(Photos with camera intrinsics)
== == ==
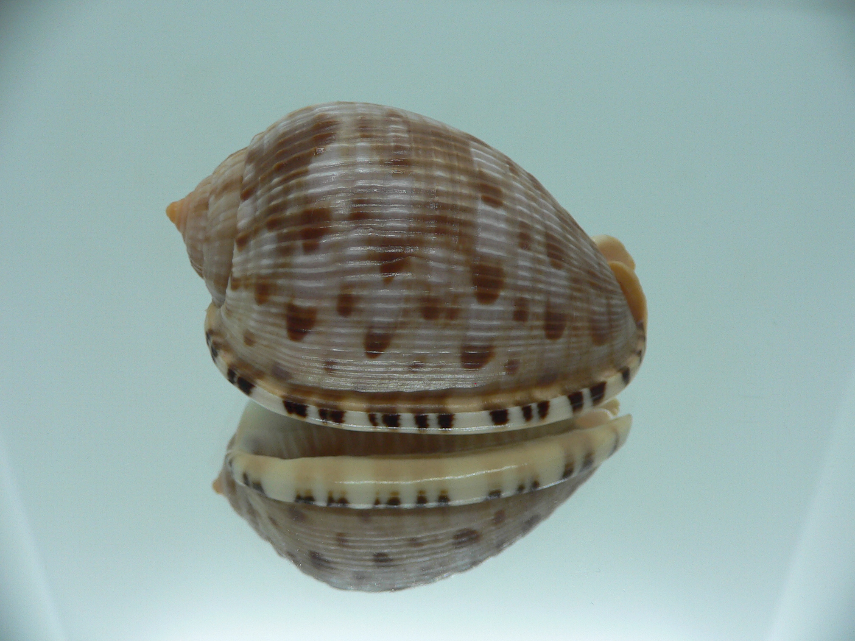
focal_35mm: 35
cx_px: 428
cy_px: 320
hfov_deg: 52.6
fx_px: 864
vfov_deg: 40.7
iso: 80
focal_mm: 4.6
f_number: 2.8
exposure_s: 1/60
== == ==
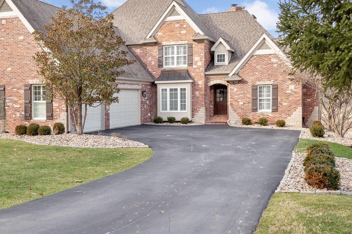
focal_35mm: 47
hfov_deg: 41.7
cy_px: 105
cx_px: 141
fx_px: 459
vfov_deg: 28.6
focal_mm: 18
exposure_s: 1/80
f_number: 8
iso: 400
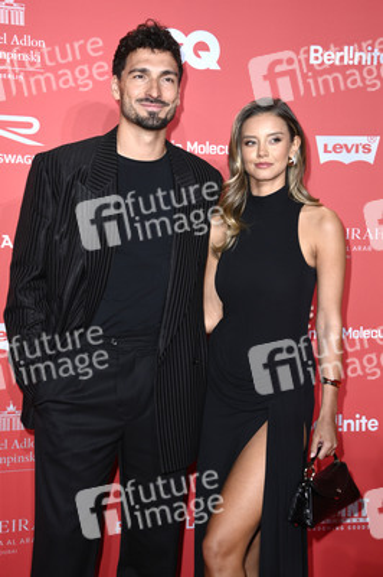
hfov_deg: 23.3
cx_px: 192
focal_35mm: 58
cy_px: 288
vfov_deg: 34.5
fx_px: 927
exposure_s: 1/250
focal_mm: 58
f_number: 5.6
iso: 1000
== == ==
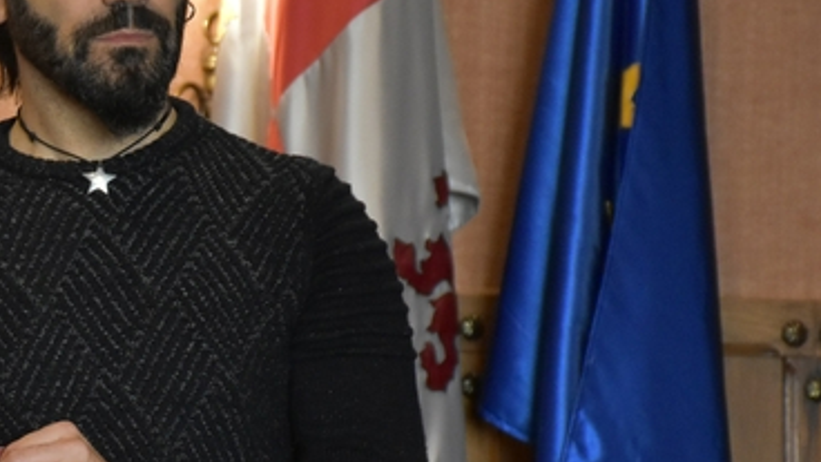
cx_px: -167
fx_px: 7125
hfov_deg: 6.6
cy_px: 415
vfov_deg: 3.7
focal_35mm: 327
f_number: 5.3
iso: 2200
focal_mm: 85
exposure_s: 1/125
== == ==
**Exercise requirements:** Write down exactly the span of lines above from the one containing "focal_35mm: 35" to the one containing "exposure_s: 1/60", both ends included.

**Finished exercise:**
focal_35mm: 35
cx_px: 428
cy_px: 320
hfov_deg: 52.6
fx_px: 864
vfov_deg: 40.7
iso: 80
focal_mm: 4.6
f_number: 2.8
exposure_s: 1/60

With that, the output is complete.